Sharpest drop in housing prices in index’s history


Wednesday, November 28th, 2007

USA Today

A sign advertises a price change this week on a West Seattle home. Home prices nationally plunged 4.5% in the third quarter from a year earlier.

NEW YORK (AP) — Home prices fell 4.5% in the third quarter from a year earlier, the sharpest drop since Standard & Poor’s began its nationwide housing index in 1987 and another sign that the housing slump is far from over, the research group said Tuesday.

One of the index’s creators also predicted that there’s a significant chance of a recession as the economy contends with falling housing prices, spiking foreclosures and turmoil in the financial markets.

“Over 50%,” said MacroMarkets chief economist Robert Shiller, giving his odds for a recession. Other economists have put the chance of recession at one in three.

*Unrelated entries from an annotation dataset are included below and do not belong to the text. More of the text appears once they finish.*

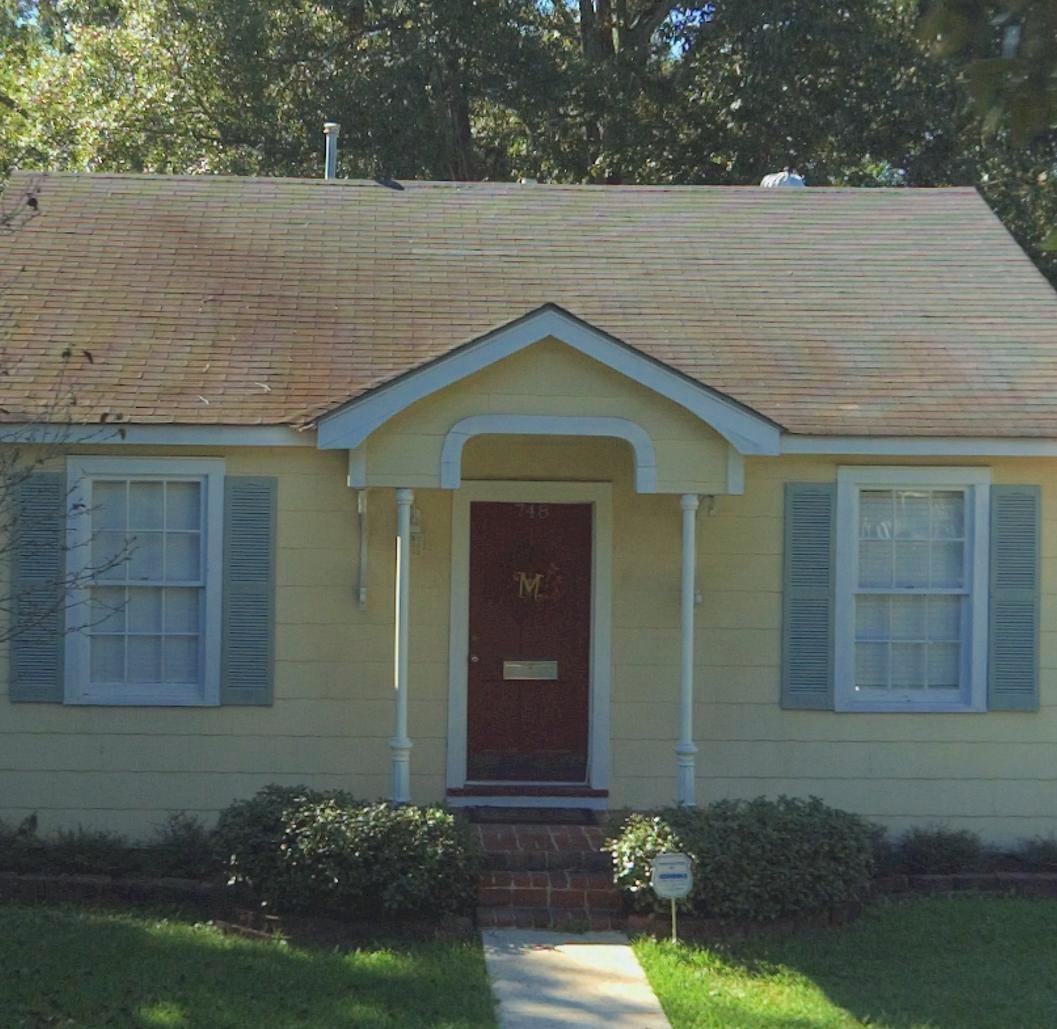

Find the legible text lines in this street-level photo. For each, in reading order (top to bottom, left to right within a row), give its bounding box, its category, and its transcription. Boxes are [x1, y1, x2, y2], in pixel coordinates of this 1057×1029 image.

[513, 502, 550, 520] StreetNumber: 748
[516, 570, 542, 598] None: M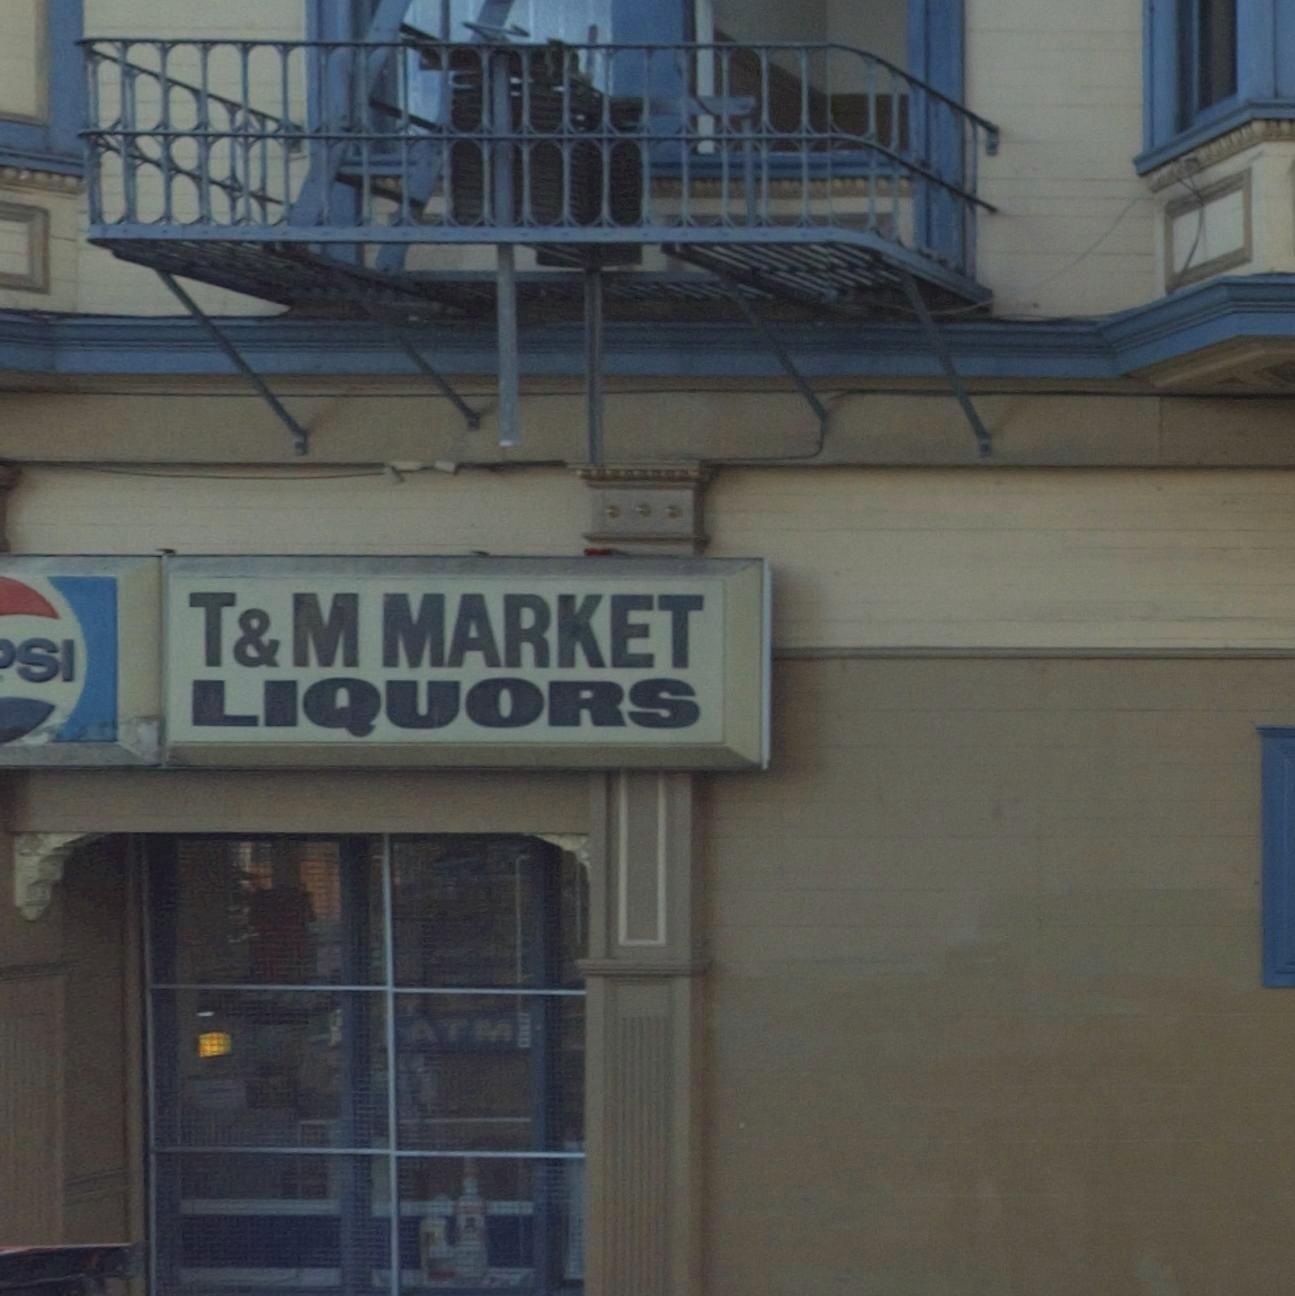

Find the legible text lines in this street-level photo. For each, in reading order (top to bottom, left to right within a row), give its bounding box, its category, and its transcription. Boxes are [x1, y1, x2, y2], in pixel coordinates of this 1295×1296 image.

[11, 633, 81, 687] None: SI
[183, 586, 711, 673] BusinessName: T&M MARKET
[182, 671, 710, 745] BusinessName: LIQUORS
[394, 1010, 516, 1050] None: ATM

“We’re in the aftermath of the biggest housing boom in history, so how do we use historical data to judge the outcome?” he said. “We’re out of the range of the normal variation in the data and I take that as very significant.”

The S&P/Case-Shiller quarterly index tracks prices of existing single-family homes across the nation compared with a year earlier.

The index also showed that prices fell 1.7% from the previous three-month period, the largest quarter-to-quarter decline in the index’s history.

After 13 years of rising home values — with the greatest increases occurring in the first part of this decade — the housing market has started to unravel, spreading from Main Street to Wall Street.

Declines in housing prices have kept homeowners, especially those with riskier mortgages and spotty credit, from refinancing, sending them into default and foreclosure at a quickening pace. More foreclosed properties have added to an already ballooning inventory of homes on the market, further depressing values.

Investors holding securities backed by mortgages have taken billions of dollars in losses as they rewrite the value of defaulting assets. Spooked, they have stopped funding mortgages, hurting lenders’ ability to issue new loans and shrinking demand.

The Federal Reserve has stepped in, cutting interest rates two consecutive times — once by a half-point in September and by a quarter-point in October— to 4.5% to encourage economic expansion. The Fed said last week it expects the housing slump and credit crisis to slow economic growth and push unemployment up slightly next year.

A separate S&P index covering 20 U.S. metropolitan areas showed a home price drop of 4.9% in September from a year earlier. Only five metro areas — Atlanta, Charlotte, Dallas, Portland, Ore., and Seattle — showed an increase in prices, but S&P noted that the pace of their increases is decelerating.

Tampa and Miami led the index with the biggest year-over-year declines at 11.1% and 10%, respectively. It also showed drops in San Diego of 9.6%; Detroit, 9.6%; Las Vegas, 9%; Phoenix, 8.8%; and Los Angeles, 7%.

The S&P’s 10-area index decreased 5.5% in September from the previous year.

On Thursday, the Washington-based Office of Federal Housing Enterprise Oversight is to release its third-quarter index of U.S. home prices.

Unlike the S&P index, the government’s calculation of home prices has remained in positive territory. It is calculated based solely on loans of $417,000 or less that are bought or backed by government-sponsored mortgage companies, Fannie Mae and Freddie Mac — excluding many of the riskier loans that have gone bad this year.